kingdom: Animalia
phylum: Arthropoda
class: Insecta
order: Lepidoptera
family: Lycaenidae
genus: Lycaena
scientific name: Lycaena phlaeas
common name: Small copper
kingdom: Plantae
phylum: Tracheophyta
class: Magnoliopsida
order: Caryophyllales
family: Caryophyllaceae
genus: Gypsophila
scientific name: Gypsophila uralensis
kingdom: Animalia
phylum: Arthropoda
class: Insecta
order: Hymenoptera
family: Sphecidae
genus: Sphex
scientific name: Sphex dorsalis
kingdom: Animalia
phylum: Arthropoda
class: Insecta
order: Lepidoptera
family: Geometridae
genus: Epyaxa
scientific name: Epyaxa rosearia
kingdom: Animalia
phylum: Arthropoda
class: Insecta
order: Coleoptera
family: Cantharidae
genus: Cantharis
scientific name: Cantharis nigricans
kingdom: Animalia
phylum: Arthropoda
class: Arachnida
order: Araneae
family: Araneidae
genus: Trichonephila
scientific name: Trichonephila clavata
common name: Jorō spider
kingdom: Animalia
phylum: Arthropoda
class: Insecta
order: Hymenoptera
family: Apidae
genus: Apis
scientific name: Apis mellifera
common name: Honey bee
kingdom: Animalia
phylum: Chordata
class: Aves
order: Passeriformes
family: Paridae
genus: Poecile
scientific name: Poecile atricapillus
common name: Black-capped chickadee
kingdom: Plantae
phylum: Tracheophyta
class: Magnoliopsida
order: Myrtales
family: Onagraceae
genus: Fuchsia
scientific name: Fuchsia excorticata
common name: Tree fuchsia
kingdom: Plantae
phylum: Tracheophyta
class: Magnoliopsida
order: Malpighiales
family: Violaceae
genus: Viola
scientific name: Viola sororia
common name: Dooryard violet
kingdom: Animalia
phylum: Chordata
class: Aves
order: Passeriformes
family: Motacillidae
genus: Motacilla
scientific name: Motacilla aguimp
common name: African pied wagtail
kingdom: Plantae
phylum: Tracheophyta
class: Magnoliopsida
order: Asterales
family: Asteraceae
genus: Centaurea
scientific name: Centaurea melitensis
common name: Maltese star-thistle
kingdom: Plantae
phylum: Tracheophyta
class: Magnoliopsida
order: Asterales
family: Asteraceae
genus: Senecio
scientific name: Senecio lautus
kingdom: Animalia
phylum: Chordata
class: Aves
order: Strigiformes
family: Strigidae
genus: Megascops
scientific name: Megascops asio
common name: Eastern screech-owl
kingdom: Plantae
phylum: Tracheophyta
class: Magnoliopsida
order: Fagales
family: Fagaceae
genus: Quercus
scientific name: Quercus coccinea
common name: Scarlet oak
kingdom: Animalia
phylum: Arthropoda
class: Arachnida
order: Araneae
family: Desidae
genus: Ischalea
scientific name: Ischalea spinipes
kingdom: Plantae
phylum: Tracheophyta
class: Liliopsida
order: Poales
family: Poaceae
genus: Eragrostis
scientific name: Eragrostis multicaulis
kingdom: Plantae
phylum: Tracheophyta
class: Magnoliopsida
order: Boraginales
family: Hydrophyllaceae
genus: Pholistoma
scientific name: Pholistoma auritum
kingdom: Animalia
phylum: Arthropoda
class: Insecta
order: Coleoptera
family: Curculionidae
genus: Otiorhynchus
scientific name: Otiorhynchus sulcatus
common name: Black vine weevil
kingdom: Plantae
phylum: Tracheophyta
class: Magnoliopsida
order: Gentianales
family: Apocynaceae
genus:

Do this =
Copy the lines of the data above, starting at the line containing "genus: Cantharis" and ending at the line containing "genus: Quercus", with both of those lines included.

Exercise solution =
genus: Cantharis
scientific name: Cantharis nigricans
kingdom: Animalia
phylum: Arthropoda
class: Arachnida
order: Araneae
family: Araneidae
genus: Trichonephila
scientific name: Trichonephila clavata
common name: Jorō spider
kingdom: Animalia
phylum: Arthropoda
class: Insecta
order: Hymenoptera
family: Apidae
genus: Apis
scientific name: Apis mellifera
common name: Honey bee
kingdom: Animalia
phylum: Chordata
class: Aves
order: Passeriformes
family: Paridae
genus: Poecile
scientific name: Poecile atricapillus
common name: Black-capped chickadee
kingdom: Plantae
phylum: Tracheophyta
class: Magnoliopsida
order: Myrtales
family: Onagraceae
genus: Fuchsia
scientific name: Fuchsia excorticata
common name: Tree fuchsia
kingdom: Plantae
phylum: Tracheophyta
class: Magnoliopsida
order: Malpighiales
family: Violaceae
genus: Viola
scientific name: Viola sororia
common name: Dooryard violet
kingdom: Animalia
phylum: Chordata
class: Aves
order: Passeriformes
family: Motacillidae
genus: Motacilla
scientific name: Motacilla aguimp
common name: African pied wagtail
kingdom: Plantae
phylum: Tracheophyta
class: Magnoliopsida
order: Asterales
family: Asteraceae
genus: Centaurea
scientific name: Centaurea melitensis
common name: Maltese star-thistle
kingdom: Plantae
phylum: Tracheophyta
class: Magnoliopsida
order: Asterales
family: Asteraceae
genus: Senecio
scientific name: Senecio lautus
kingdom: Animalia
phylum: Chordata
class: Aves
order: Strigiformes
family: Strigidae
genus: Megascops
scientific name: Megascops asio
common name: Eastern screech-owl
kingdom: Plantae
phylum: Tracheophyta
class: Magnoliopsida
order: Fagales
family: Fagaceae
genus: Quercus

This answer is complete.